When you want to scrape a web page, you decide what content you will scrape, not the site's webmaster. In theory, any page that is visible in your web browser can also be scraped.

With web scraping you can also benefit from the wisdom of the warm-blooded human being (mentioned above) who uses editorial judgement to determine which content is the most important.

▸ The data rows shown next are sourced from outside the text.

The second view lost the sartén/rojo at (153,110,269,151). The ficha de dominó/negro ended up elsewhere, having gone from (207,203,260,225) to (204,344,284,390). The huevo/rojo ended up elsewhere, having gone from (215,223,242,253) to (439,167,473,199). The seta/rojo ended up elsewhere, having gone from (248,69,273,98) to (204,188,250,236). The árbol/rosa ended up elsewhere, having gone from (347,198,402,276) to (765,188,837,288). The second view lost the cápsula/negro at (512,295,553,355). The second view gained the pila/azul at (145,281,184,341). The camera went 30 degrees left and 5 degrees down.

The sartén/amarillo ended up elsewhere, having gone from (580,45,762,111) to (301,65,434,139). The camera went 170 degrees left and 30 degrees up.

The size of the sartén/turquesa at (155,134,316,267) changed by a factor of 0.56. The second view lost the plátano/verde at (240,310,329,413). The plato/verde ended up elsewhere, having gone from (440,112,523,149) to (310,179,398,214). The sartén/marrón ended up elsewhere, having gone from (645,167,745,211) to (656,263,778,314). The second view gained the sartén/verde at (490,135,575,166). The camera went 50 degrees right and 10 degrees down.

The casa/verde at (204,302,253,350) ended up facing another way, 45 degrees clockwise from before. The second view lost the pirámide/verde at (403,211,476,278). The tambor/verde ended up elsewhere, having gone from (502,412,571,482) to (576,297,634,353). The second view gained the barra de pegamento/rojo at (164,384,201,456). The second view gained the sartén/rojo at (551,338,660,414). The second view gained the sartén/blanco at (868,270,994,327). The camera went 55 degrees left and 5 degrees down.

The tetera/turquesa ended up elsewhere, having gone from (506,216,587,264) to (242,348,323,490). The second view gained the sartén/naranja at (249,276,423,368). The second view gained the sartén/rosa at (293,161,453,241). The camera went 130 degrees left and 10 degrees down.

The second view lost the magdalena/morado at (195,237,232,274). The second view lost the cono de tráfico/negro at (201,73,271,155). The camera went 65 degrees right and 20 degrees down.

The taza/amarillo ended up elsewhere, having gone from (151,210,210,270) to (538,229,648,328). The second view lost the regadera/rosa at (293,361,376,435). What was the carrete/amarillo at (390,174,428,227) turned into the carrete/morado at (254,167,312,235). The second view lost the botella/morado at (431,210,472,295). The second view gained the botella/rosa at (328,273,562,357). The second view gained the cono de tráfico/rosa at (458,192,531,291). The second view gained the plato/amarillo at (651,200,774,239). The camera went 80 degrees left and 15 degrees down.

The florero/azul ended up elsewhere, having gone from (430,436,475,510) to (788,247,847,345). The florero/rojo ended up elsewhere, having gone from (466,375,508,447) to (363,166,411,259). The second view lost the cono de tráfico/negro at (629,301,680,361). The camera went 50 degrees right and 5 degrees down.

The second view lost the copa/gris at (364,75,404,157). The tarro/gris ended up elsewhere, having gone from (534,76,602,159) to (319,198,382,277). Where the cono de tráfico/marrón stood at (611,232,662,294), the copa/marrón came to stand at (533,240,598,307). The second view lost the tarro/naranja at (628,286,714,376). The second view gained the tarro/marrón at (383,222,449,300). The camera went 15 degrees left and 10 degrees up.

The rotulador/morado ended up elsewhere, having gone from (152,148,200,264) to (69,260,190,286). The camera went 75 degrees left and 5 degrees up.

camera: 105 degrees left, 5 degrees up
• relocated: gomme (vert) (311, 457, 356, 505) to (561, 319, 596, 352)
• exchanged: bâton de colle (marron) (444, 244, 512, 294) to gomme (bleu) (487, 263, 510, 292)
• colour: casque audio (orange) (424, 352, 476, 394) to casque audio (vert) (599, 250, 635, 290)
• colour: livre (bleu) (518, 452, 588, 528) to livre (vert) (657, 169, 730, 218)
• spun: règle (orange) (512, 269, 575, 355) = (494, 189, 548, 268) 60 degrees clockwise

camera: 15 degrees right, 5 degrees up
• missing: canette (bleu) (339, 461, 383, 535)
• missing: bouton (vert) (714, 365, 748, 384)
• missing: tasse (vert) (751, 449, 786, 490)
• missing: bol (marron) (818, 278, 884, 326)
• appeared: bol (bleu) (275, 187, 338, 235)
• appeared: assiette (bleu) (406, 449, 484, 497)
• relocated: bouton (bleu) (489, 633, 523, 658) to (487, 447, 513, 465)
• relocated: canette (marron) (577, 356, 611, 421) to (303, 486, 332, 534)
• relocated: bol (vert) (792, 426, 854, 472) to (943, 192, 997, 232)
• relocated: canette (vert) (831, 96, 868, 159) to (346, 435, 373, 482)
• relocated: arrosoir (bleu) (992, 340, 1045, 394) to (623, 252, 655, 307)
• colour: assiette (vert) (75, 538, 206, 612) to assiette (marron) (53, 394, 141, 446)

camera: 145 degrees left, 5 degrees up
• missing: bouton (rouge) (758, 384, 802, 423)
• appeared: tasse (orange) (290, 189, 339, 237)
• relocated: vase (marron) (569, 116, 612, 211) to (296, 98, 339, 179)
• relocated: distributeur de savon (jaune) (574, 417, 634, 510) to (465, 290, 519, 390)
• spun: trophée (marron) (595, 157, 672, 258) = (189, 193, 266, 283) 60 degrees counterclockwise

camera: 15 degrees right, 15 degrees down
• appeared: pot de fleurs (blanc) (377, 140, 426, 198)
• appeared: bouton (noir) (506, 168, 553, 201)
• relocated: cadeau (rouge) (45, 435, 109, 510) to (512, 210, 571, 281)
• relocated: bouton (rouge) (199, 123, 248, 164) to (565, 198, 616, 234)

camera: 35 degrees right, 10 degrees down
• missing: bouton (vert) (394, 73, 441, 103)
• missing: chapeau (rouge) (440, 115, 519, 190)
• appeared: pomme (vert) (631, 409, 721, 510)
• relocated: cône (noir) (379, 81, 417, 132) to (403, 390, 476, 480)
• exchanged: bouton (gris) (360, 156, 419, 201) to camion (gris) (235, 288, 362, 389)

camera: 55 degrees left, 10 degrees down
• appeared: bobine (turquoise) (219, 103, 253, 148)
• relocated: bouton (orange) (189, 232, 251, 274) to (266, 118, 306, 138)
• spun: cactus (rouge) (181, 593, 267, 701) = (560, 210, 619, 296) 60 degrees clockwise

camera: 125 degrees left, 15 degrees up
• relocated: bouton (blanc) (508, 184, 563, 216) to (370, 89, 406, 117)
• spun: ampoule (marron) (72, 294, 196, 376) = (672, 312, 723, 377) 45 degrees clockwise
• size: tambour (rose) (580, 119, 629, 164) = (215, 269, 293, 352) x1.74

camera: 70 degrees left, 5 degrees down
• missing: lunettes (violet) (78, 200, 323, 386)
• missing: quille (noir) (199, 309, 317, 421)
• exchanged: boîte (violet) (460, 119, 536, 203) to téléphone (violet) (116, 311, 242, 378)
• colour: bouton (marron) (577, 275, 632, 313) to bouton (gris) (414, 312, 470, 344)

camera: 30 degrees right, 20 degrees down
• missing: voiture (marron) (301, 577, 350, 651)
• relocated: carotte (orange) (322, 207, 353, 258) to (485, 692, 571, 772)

While web scraping addresses the two disadvantages of RSS feeds, it comes at a considerable cost: Almost anyone can subscribe to RSS feeds, but scraping web pages requires technical knowledge. You have to study the HTML of the pages you want to scrape, and write a little program called a spider that will extract content from the HTML, based on the instructions you give it.

An Example

Here's an example of scraping three different types of web pages and listing the most recent content:

Under the Hood

What the example above is doing can be broken down into three steps. I give credit to the handy tools and services that make the task easier:

Scraping: I use the (Python-based) Scrapy package to: 1) download a web page; 2) find desired HTML elements and extract their contents; and 3) store the contents in a JSON file.
Rendering: Once I have a JSON file for each site, I combine them and convert them into an HTML page to send via email. I use the Jinja2 templating engine to create a combined HTML page.
Emailing: One handy way to stay informed is to have the latest changes to your favorite sites delivered to your email inbox. But depending on the computer that does the scraping and sends the email, other email servers might treat the email as spam. This is where a smart SMTP host like SendGrid comes in handy. (And for sending modest numbers of emails, it's free of charge.)

Published: 24 May 2018